Dabei ist jedoch hervorzuheben, dass ein geschickter Akteur nicht zwangsläufig über ein größeres Wissen im Bereich Finanzen verfügt als ein naiver Akteur. Ein Akteur wird als geschickt bezeichnet, weil er sich bewusst ist, dass Selbstbeherrschung ihm mitunter Probleme bereitet und seine Präferenzen unbeständig sind, und er weiß, dass seine finanziellen Entscheidungen von kognitiven Verzerrungen beeinflusst werden können. Er sucht daher nach Mechanismen, die seine potenziellen Fehler ausgleichen, und zögert nicht, professionelle Hilfe in Anspruch zu nehmen.

*****

Schriftliche Aufgabe ▸ Gib den Auszug über geschickte Akteure zwischen "Dabei ist jedoch" und "Anspruch zu nehmen." einschließlich wieder und tausche dabei "Selbstbeherrschung" gegen "Willenskraft" aus.

Angezeigte Informationen ▸
*****

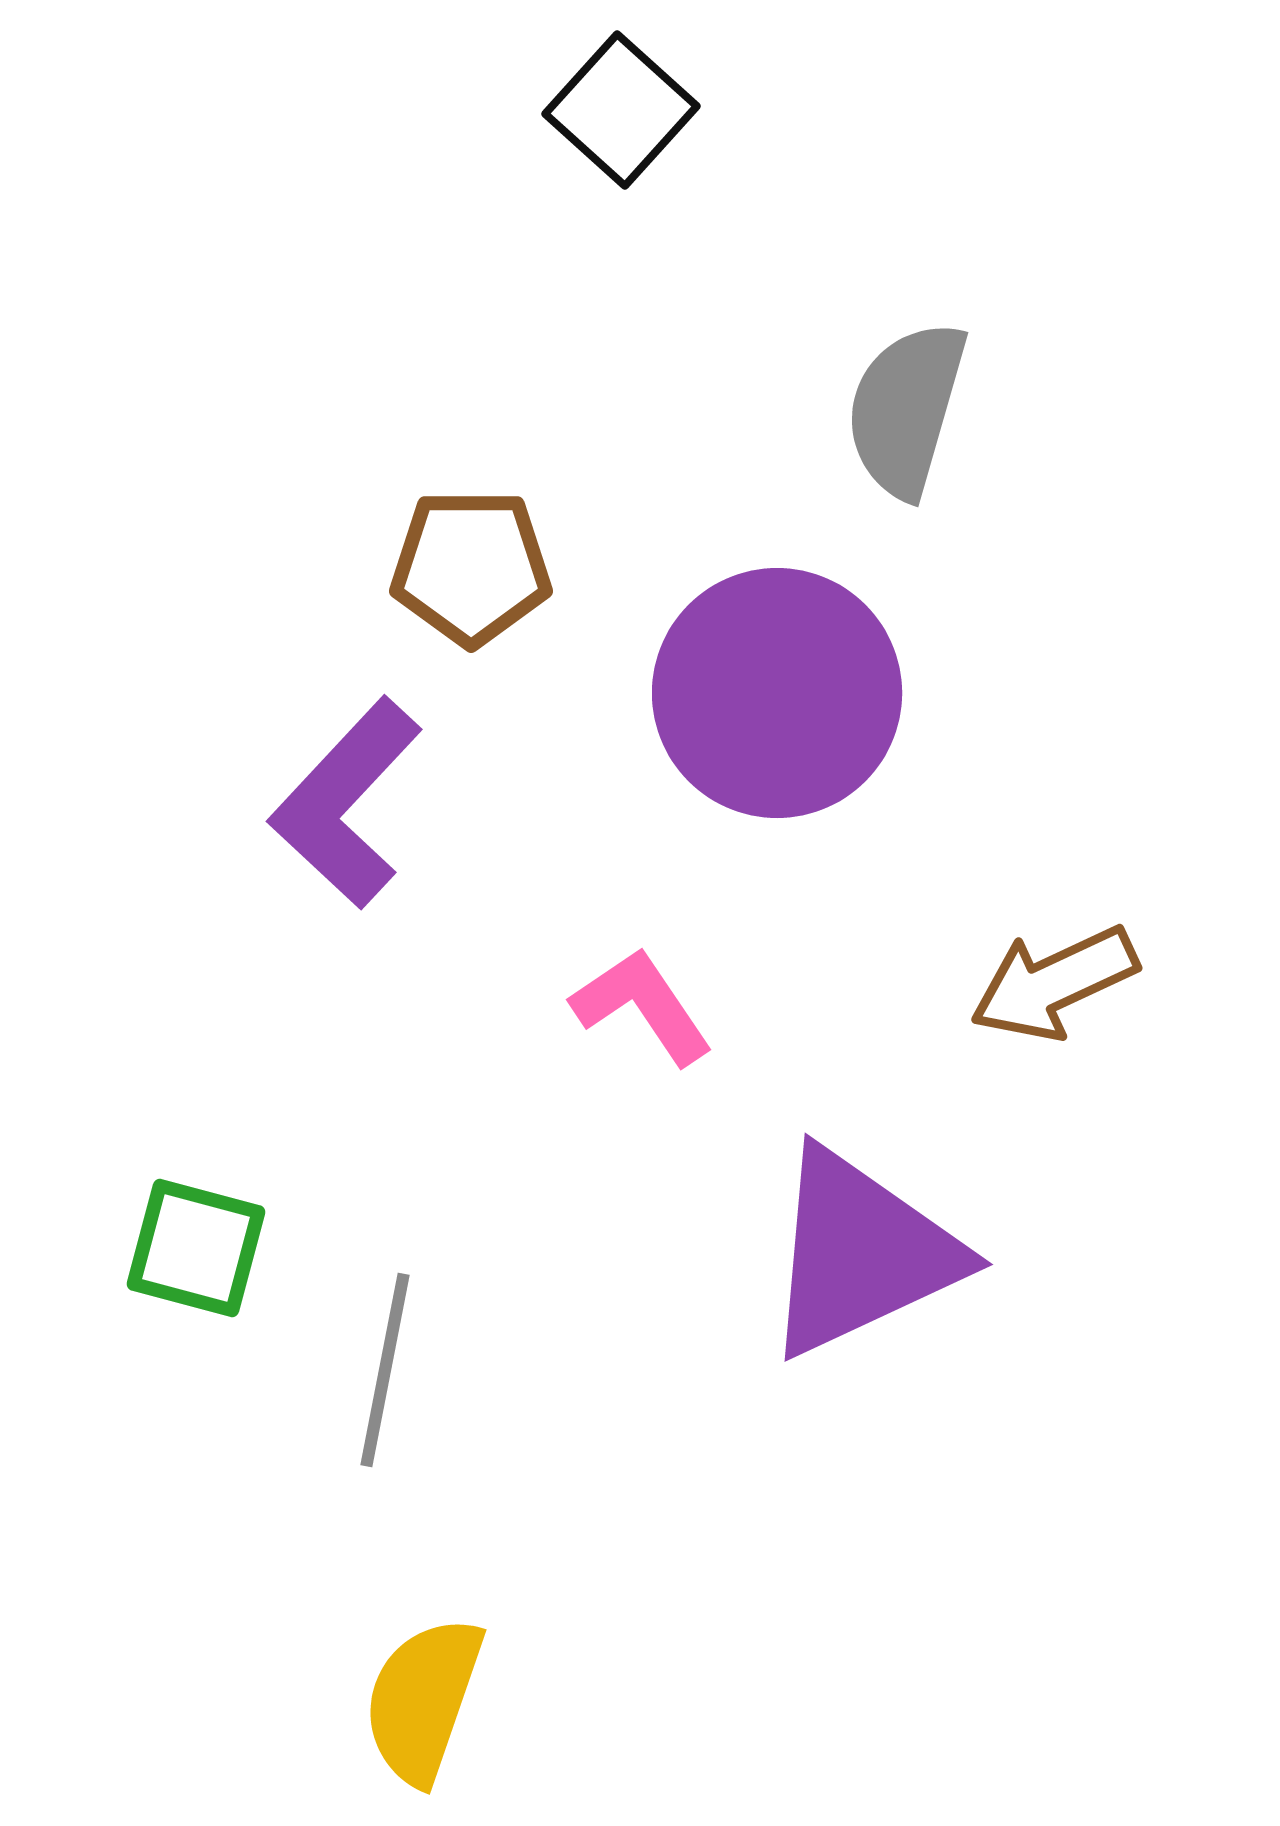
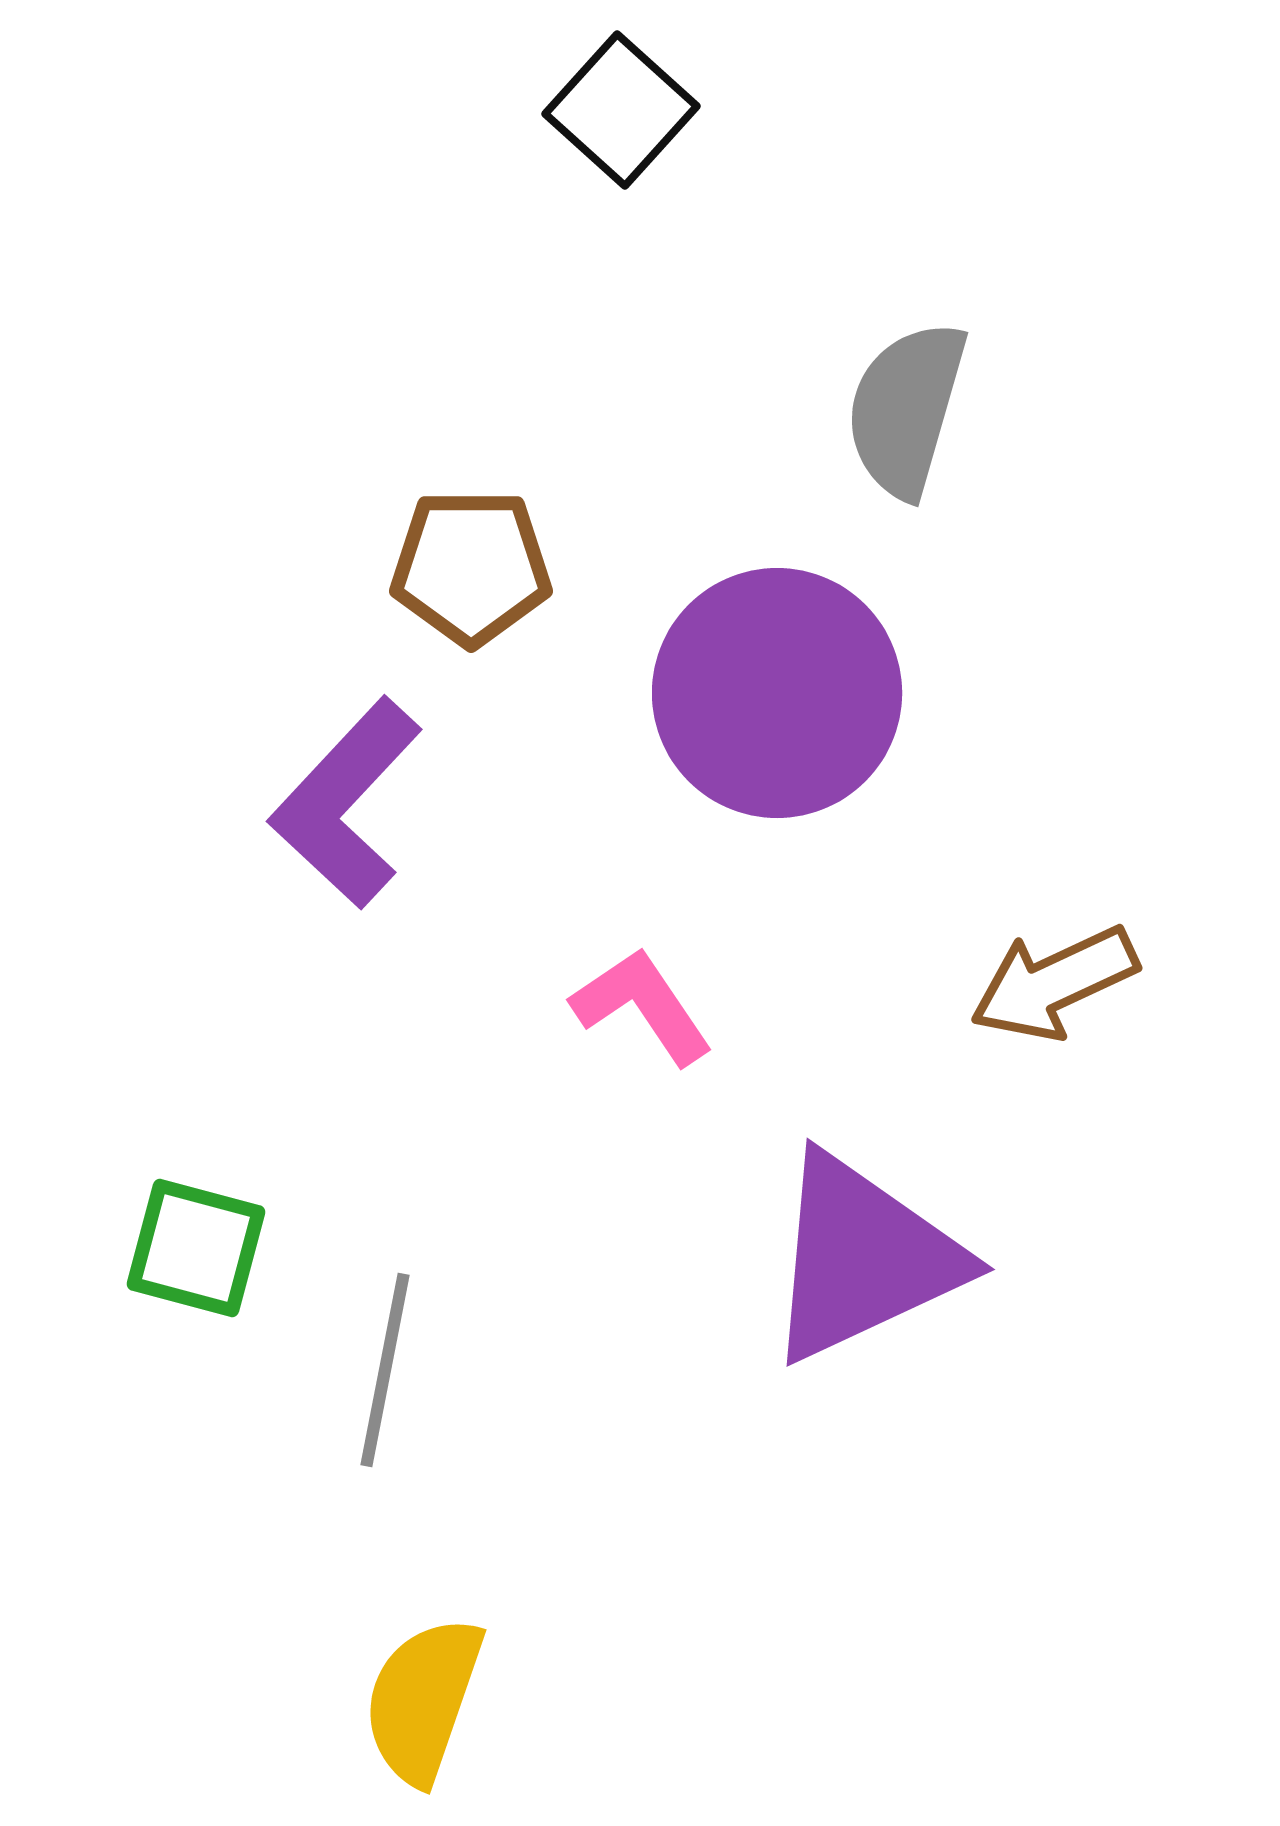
purple triangle: moved 2 px right, 5 px down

*****

Lösung der Aufgabe ▸
Dabei ist jedoch hervorzuheben, dass ein geschickter Akteur nicht zwangsläufig über ein größeres Wissen im Bereich Finanzen verfügt als ein naiver Akteur. Ein Akteur wird als geschickt bezeichnet, weil er sich bewusst ist, dass Willenskraft ihm mitunter Probleme bereitet und seine Präferenzen unbeständig sind, und er weiß, dass seine finanziellen Entscheidungen von kognitiven Verzerrungen beeinflusst werden können. Er sucht daher nach Mechanismen, die seine potenziellen Fehler ausgleichen, und zögert nicht, professionelle Hilfe in Anspruch zu nehmen.